The entangled nature of lichen led University professor Diane Willow and the CHANT collaborative, an intercollegiate group of artists and community health equity leaders, to create an event where people can come together across interests to discuss the unique organisms.

“(The Symposium) is both inter- and transdisciplinary,” Willow said the day before the Symposium. “There are some of the artists involved who are very interested in science and then there are a lot of scientists who are very interested in art.”

CHANT, which stands for Culture, Healing, Art, Nature and Technology, began in 2022 and is committed to researching creative interdependence at the nexus of each of those disciplines, according to its official description.

This research brought them to lichen and then to the book “The Lichen Museum,” published by the University of Minnesota Press and written by Alison Laurie Palmer, a professor of art at the University of California-Santa Cruz.

Palmer flew out from Santa Cruz for the Symposium and led the lichen walk, an activity that “The Lichen Museum” centers around.

“The lichen museum is absolutely everywhere, and all you have to do is look really closely,” Palmer said to symposium participants before the walk.

Under their magnifying glasses, participants observed shield lichen stretching across ridged tree bark and another species dotting concrete bricks encircling a rock garden that glowed orange under ultraviolet light.

A small child stomped around in rainboots and squealed with delight at each discovery. Lichenologists conversed about species and answered questions from other participants.

Other Symposium activities included screenprinting lichen-inspired bookmarks with Bohemian Press and small-group ruminations about the physical and metaphysical natures of lichen.

Participants wrote questions such as, “Am I a lichen?” “Do lichen taste like they smell?” and “Is God a lichen?” on pieces of paper laser cut into the shapes of different lichen species, which were taped to a wall in Regis East, arranged like a growing lichen colony.

Most interestingly, art professors Amy Youngs and Doo-Sung Yoo from Ohio State University led a two-part activity called Fungal Entanglements. Recreating a performance by the OSU Lichen Likers group, Youngs and Yoo helped participants create costumes by tying fabric scraps to lichen-covered tree branches.

The costumes ultimately became one interconnected piece, entangling the participants with each other.
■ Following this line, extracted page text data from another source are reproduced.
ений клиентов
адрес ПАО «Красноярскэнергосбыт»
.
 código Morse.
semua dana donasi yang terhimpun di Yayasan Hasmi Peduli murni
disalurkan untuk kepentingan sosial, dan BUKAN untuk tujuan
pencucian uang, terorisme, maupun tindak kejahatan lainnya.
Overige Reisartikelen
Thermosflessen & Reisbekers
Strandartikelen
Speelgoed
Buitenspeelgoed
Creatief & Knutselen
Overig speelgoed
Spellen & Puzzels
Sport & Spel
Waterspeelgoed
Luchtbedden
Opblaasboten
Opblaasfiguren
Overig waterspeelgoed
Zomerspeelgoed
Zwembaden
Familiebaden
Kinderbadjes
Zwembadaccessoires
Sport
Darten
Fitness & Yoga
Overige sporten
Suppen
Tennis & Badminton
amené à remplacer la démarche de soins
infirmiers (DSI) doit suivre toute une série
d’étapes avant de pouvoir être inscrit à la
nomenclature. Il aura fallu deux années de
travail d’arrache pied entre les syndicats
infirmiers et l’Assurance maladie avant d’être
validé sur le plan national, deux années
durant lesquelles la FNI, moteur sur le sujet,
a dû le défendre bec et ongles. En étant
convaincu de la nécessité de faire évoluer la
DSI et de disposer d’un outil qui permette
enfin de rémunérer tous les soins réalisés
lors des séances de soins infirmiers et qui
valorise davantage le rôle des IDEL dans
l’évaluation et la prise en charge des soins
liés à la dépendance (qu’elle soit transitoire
Youngs and Yoo then led the participants in a procession around West Bank that evoked the feeling of being in an interconnected web of life.

Second-year graduate student and CHANT member Mai Tran mostly stood on the sidelines taking photos, so she didn’t participate in Fungal Entanglements.

Tran, however, did contribute six, nine-foot-tall, 38-inch-wide woodblock prints, one for each color of the rainbow, that hung in the Regis East lobby during the symposium, a project she called her greatest achievement of the semester.

The prints depict the Star Rosette Lichen, a species that has been recorded in 75 of Minnesota’s 87 counties, according to MinnesotaSeasons.com.

Tran said the 32-by-72-inch block used to make the prints took two weeks of nonstop carving, a process she said would normally take her three to six months.

With assistance, the prints were created across two 12-hour days in the printmaking shop. A time-lapse of the process played on a screen in the lobby.

Tran sought to create something reflective of where she lives, and found that the black spots of the Star Rosette evoked Minnesota’s lakes and that its arrangement took the shape of a river, the same setting where she first found the lichen.

Overall, Tran said she came away from the Symposium with a new perspective on lichen and knowing a lot more about them.

“We don’t think of (lichen) as pretty or helpful, but now I want to pay more attention to them,” she said. “It’s good to open that to the public, and hopefully we can make the world better.”